By Jerome-Mario Utomi
31 January 2021   |   3:33 am
Sir: The recent commissioning of a multi billion naira Teachers’ Professional Development Center by the Delta State Government at Owa Alero/Owa Oyibu in Ika Northeast Local Government Area of the state...

Sir: The recent commissioning of a multi billion naira Teachers’ Professional Development Center by the Delta State Government at Owa Alero/Owa Oyibu in Ika Northeast Local Government Area of the state,a centre where according to the state government, teachers in the state will  be trained on efficiency in  presentation/ course evaluation and record-keeping strategies, is a welcome development.

Education is the bedrock of development couple with the fact that presently, the most valuable skill any nation can sell to the globe is knowledge; the single most important factor in determining how fast the state and of course our children can achieve hyper modern status in today’s world is no longer a function of where they are from or who their parents are or how much they have. But who their teacher is.

Teachers’ Professional Development Center is laudable. But the real possible solution to the current need is the transformation of one of the long existing Colleges of Education in the state—the College of Education, Agbor (the same vicinity with the Teachers’ Professional Development Center), to a specialized University of Education to perform this role at the most fundamental level.  

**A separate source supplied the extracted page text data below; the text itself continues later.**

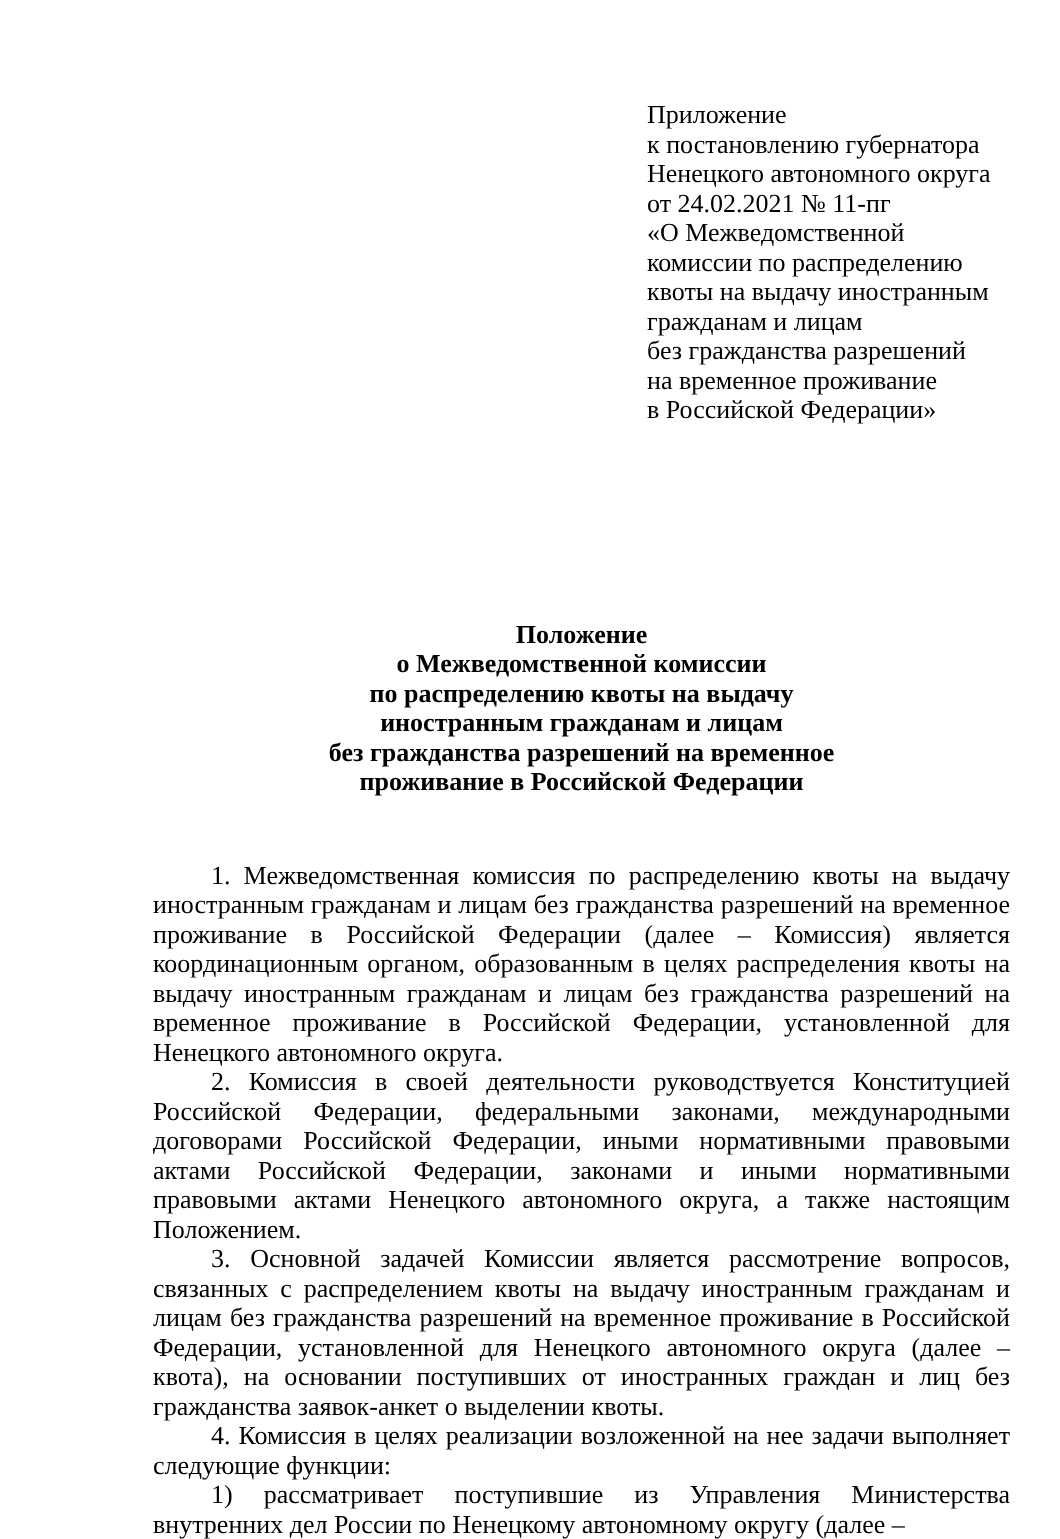Приложение
к постановлению губернатора
Ненецкого автономного округа
от 24.02.2021 № 11-пг
«О Межведомственной
комиссии по распределению
квоты на выдачу иностранным
гражданам и лицам
без гражданства разрешений
на временное проживание
в Российской Федерации»
Положение
о Межведомственной комиссии
по распределению квоты на выдачу
иностранным гражданам и лицам
без гражданства разрешений на временное
проживание в Российской Федерации
1. Межведомственная комиссия по распределению квоты на выдачу иностранным гражданам и лицам без гражданства разрешений на временное проживание в Российской Федерации (далее – Комиссия) является координационным органом, образованным в целях распределения квоты на выдачу иностранным гражданам и лицам без гражданства разрешений на временное проживание в Российской Федерации, установленной для Ненецкого автономного округа.
2. Комиссия в своей деятельности руководствуется Конституцией Российской Федерации, федеральными законами, международными договорами Российской Федерации, иными нормативными правовыми актами Российской Федерации, законами и иными нормативными правовыми актами Ненецкого автономного округа, а также настоящим Положением.
3. Основной задачей Комиссии является рассмотрение вопросов, связанных с распределением квоты на выдачу иностранным гражданам и лицам без гражданства разрешений на временное проживание в Российской Федерации, установленной для Ненецкого автономного округа (далее – квота), на основании поступивших от иностранных граждан и лиц без гражданства заявок-анкет о выделении квоты.
4. Комиссия в целях реализации возложенной на нее задачи выполняет следующие функции:
1) рассматривает поступившие из Управления Министерства внутренних дел России по Ненецкому автономному округу (далее –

This suggestion and demand is by no means without a precedent. On January 29, 2005, the Ogun State government, under the administration of Otunba Gbenga Daniel, going by records upgraded the state-owned College of Education established in 1978 to Tai Solarin University of education. Apart from being the first of its kind in Nigeria, the university also shares a unique feature as the only institution in the country that offers both the Bachelor’s degree programmes in education (B.Ed.) and trains National Certificate of Education (NCE) graduates within the same academic environment.

Without doubt, this is precisely the role Agbor College of Education will perform if upgraded. It will, regardless of what others may say, give big helping hands and act as a compelling referral to existing education faculties of universities in the region.  

If permitted, the Agbor University of Education will help provide opportunity for Deltans seeking degree certificate in education achieve such goals, ensure graduate teachers have in-depth knowledge of the subject they are supposed to teach like any other university graduate from other faculties, and at the same time have teaching skills to disseminate the knowledge of subject known.

Also fueling this demand is the fact that Nigerian university curriculum as argued elsewhere is deficient in producing graduates that could work on their own or provide jobs for others after leaving the university. The major areas of deficiency in the university curriculum are vocational skills and entrepreneurship knowledge. If upgraded, it is expected to incorporate these in order to turnout graduates that are not only knowledgeable in the subject matter of their discipline but well rounded with a vocational skill and have entrepreneurship knowledge to make maximum use of the resources around him or her to be self-dependent on leaving the university.

Jerome-Mario Utomi is a Programme Coordinator (Media and Public Policy), Social and Economic Justice Advocacy (SEJA), Lagos.